Estava aqui preocupada de não ter decidido que escrever, e ai meu deus que passou de 57 de março e ainda não escrevi nada novo, mas são tantos temas, tantos assuntos, tantas coisas na cabeça que só de pensar em como organizar isso num texto coerente ia me levar uma tarde inteira (levou mais que isso), tudo para um texto que talvez ninguém leia, e, se ler, vai guardar para si, deixar afundar no silêncio ou ser soterrado por uma avalanche de informação mais interessante, afinal temos que andar logo com isso porque PRECISO atualizar minha timeline para ver se mais algum bebê nasceu dos meus amigos nos últimos trinta minutos.
Talvez eu só precisasse ser rápida, mandar um e-mail com um oi, olha só o que estou fazendo, só queria te mostrar isso e isso, rápida e verdadeira, é isso; porque ninguém tem mais tempo e eu não tenho mais paciência para essa eterna burocracia que têm sido as relações, em que temos que usar essas máscaras e cumprir esses papéis e protocolos para mantermos contato, mas sem nos aproximar demais porque cansa, né?

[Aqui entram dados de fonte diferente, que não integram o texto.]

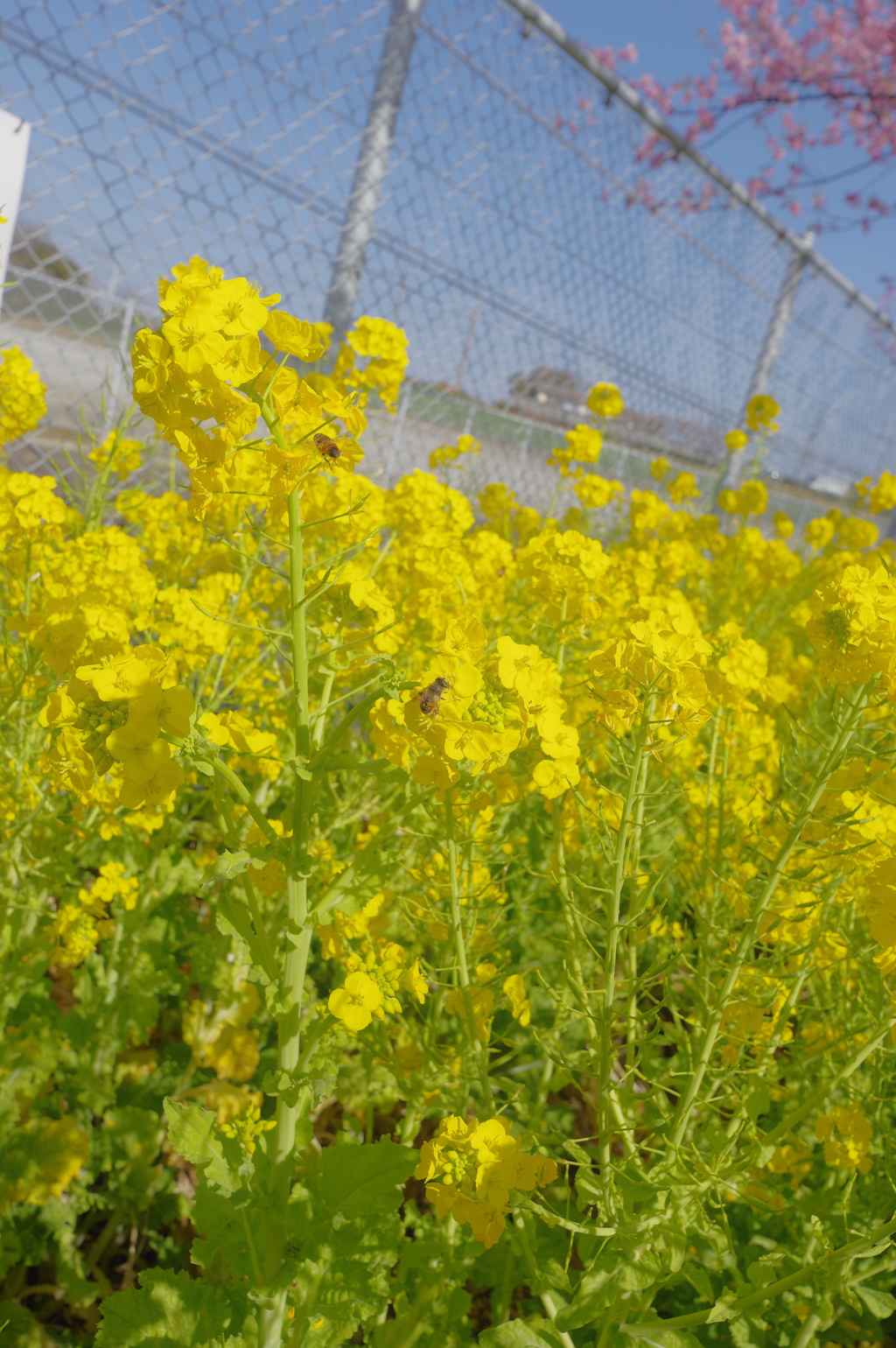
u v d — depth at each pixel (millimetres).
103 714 399
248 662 826
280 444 418
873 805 567
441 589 770
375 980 539
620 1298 483
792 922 527
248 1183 461
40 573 720
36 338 1076
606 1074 510
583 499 1270
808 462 3523
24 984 678
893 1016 532
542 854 805
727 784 665
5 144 935
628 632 505
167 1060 778
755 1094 534
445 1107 592
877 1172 601
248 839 587
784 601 1574
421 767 435
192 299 388
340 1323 460
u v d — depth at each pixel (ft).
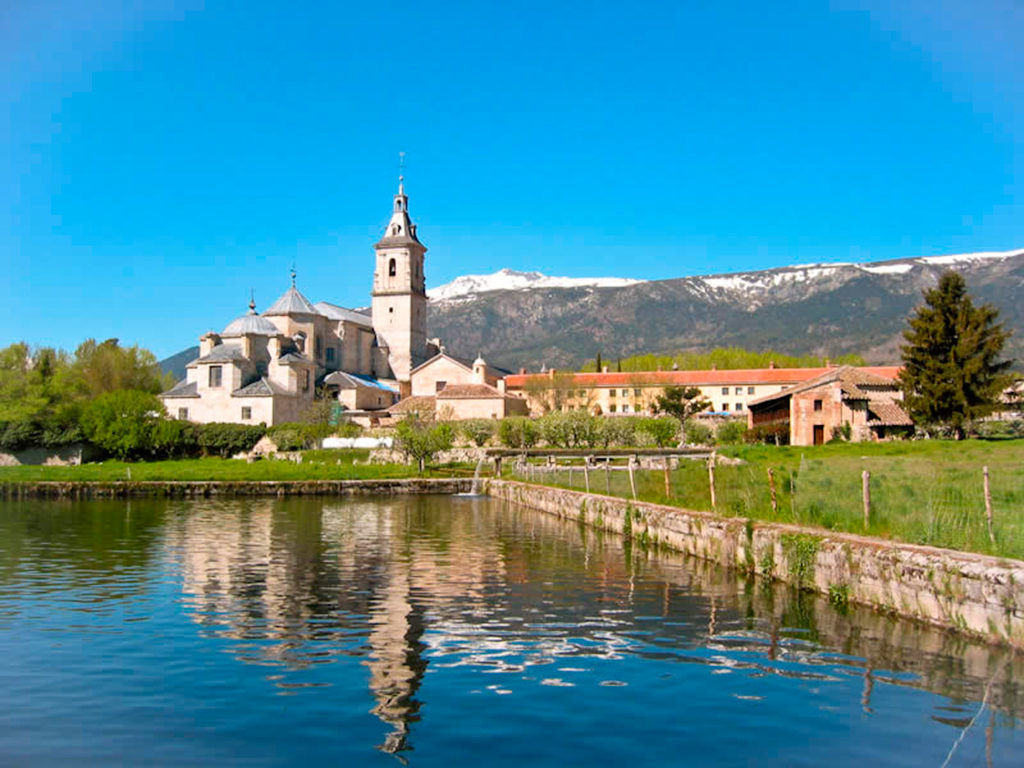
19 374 357.82
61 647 64.03
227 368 355.56
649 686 53.26
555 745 44.09
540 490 184.85
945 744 43.65
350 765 41.88
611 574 93.81
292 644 64.59
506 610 75.82
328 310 464.24
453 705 50.26
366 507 197.77
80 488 238.68
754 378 451.94
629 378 459.73
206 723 47.80
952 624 60.85
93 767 42.24
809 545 78.07
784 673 55.21
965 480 103.86
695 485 130.21
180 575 97.09
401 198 485.56
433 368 437.99
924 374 263.08
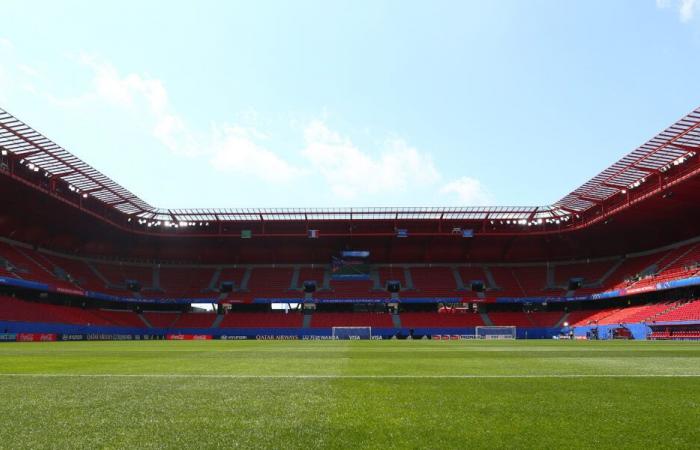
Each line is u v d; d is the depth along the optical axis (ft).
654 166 158.92
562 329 223.10
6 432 17.70
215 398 25.17
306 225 240.12
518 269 261.44
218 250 264.31
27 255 201.77
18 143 142.82
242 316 241.14
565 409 21.90
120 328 207.00
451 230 242.17
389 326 232.53
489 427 18.38
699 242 199.00
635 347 97.91
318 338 218.59
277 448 15.60
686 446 15.85
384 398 25.18
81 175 172.55
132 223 233.35
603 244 243.60
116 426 18.61
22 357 65.26
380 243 257.55
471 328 226.38
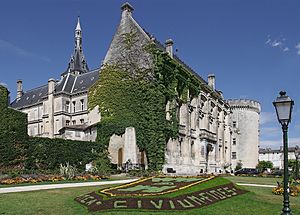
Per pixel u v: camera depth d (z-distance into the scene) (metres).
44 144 36.84
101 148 43.19
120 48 49.53
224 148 75.56
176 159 48.75
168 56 48.62
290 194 20.11
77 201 15.31
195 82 57.59
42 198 16.38
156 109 45.59
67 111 64.56
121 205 13.43
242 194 18.09
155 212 12.82
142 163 43.78
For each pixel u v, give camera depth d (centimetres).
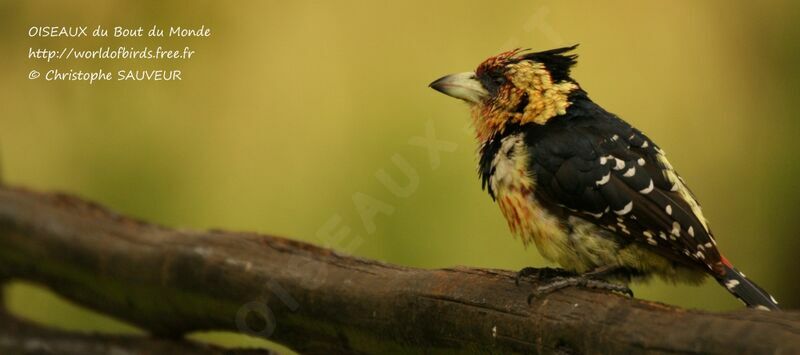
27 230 778
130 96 1076
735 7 1125
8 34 1093
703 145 1112
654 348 429
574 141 631
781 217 1166
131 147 1068
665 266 634
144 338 729
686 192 637
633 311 449
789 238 1176
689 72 1093
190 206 1045
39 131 1092
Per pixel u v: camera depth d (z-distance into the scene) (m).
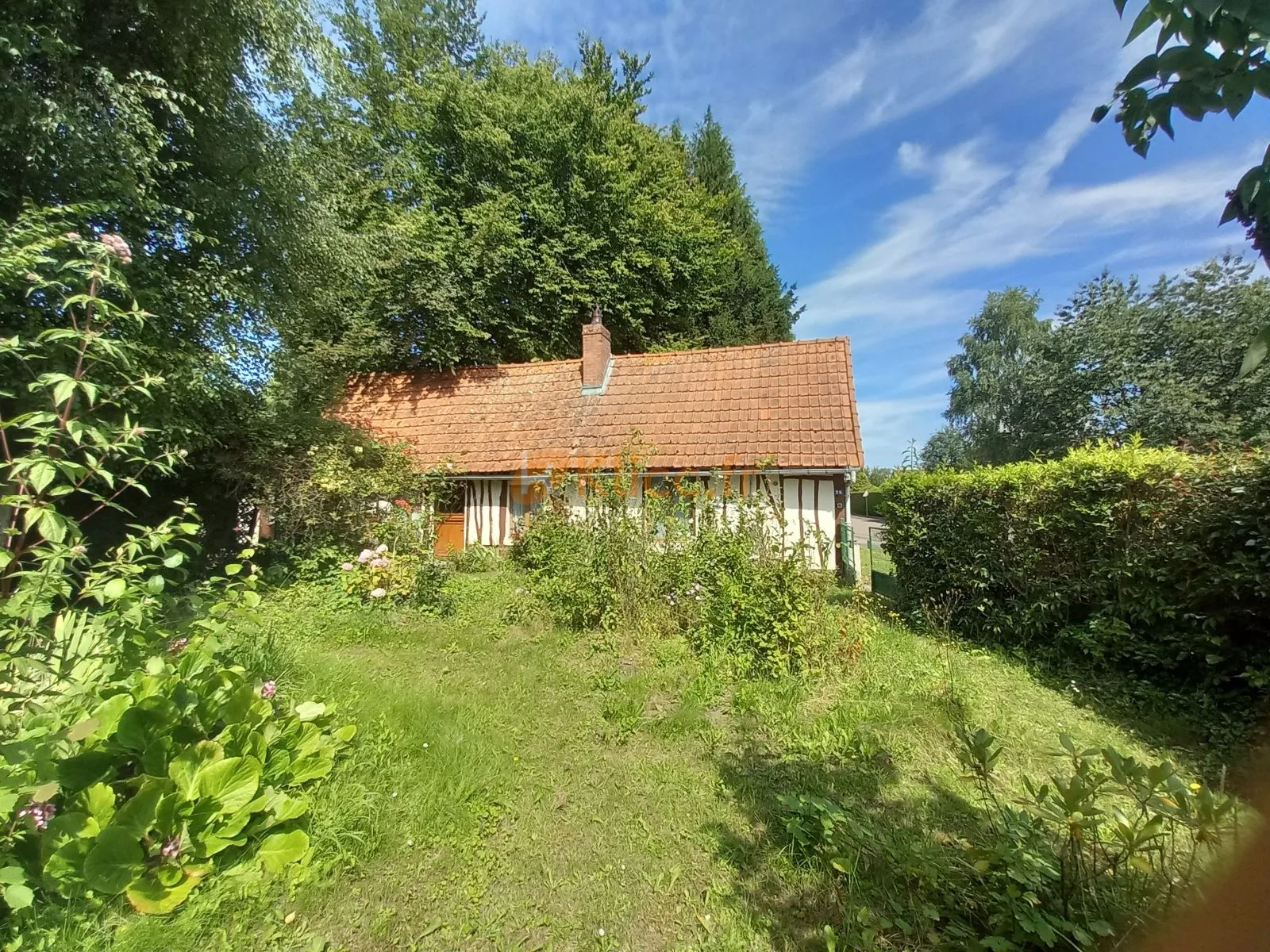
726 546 6.58
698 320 23.83
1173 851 2.09
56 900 2.47
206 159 7.61
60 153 5.78
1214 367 18.92
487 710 4.82
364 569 8.16
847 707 4.80
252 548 4.09
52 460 2.56
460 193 17.42
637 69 23.39
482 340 17.03
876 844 2.88
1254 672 4.29
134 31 6.57
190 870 2.62
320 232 9.27
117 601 2.97
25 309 5.41
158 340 7.05
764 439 11.80
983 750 2.49
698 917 2.68
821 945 2.47
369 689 4.85
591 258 18.88
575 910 2.73
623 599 6.88
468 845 3.14
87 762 2.65
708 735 4.43
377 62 18.78
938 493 7.51
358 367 16.19
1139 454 5.63
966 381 41.16
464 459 13.44
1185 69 1.23
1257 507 4.46
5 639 2.63
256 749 3.07
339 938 2.53
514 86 18.88
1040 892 2.20
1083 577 5.91
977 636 6.93
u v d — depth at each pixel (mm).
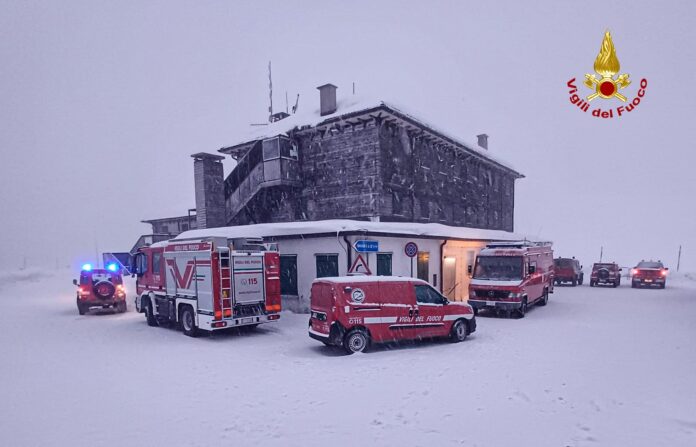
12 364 8945
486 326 12820
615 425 5484
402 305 10156
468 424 5621
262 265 12039
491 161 29750
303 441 5242
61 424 5871
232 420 5922
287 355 9586
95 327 13570
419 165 22406
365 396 6738
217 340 11352
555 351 9383
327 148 20594
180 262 12320
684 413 5824
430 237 16891
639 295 21453
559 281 28438
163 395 6961
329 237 14727
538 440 5129
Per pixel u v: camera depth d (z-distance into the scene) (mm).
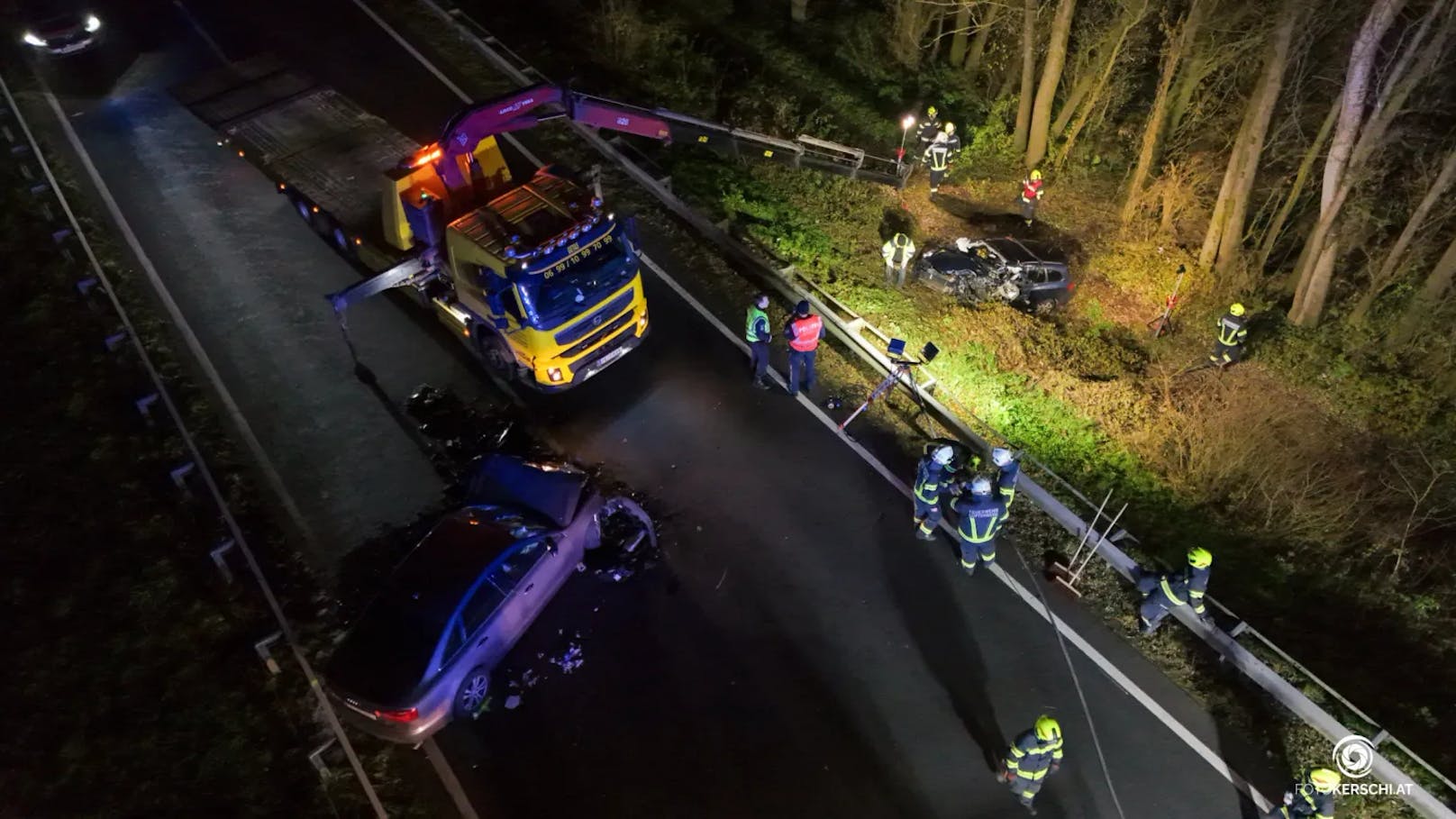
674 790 9164
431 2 19281
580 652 10164
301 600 10555
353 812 9000
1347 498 13578
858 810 9078
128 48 17828
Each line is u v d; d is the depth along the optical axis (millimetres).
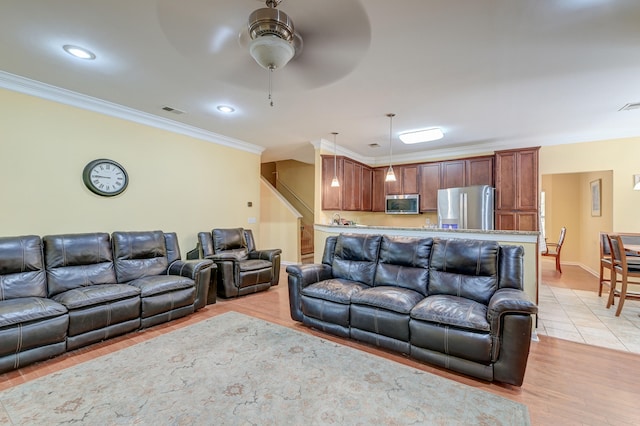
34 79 2947
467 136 4961
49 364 2350
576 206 7113
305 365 2318
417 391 1995
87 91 3229
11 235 3006
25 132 3082
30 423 1687
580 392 2002
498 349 2053
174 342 2721
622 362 2404
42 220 3203
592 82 2877
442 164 5980
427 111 3729
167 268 3799
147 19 1963
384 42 2189
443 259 2828
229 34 2057
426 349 2316
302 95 3234
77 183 3457
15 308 2291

Toda essa preocupação com o que escrever (e se seria interessante ou não) quando eu só queria ter uma conversa franca, puxar uma cadeira, te convidar para sentar e ter um papo sincero, enquanto lá fora é um eterno 1º de Abril por todos os lados. Mas quando não é 1º de Abril na internet? Quando não temos alguém ocupado com as engrenagens de inventar mentiras ou editar a verdade para apresentar algo que consiga mais likes, mais audiência, mais reconhecimento? Honestidade não faz muito sucesso.
Nessa minha longa experiência com Comunicação, percebi que, para quanto mais gente você fala, mais você precisa ser superficial e neutro. Para conseguir o entendimento de mais pessoas, é preciso nivelar o discurso por baixo, e é isso o que a TV faz há eras e que o Youtube, que seria um espaço revolucionário, também começou a fazer. Tudo pela audiência.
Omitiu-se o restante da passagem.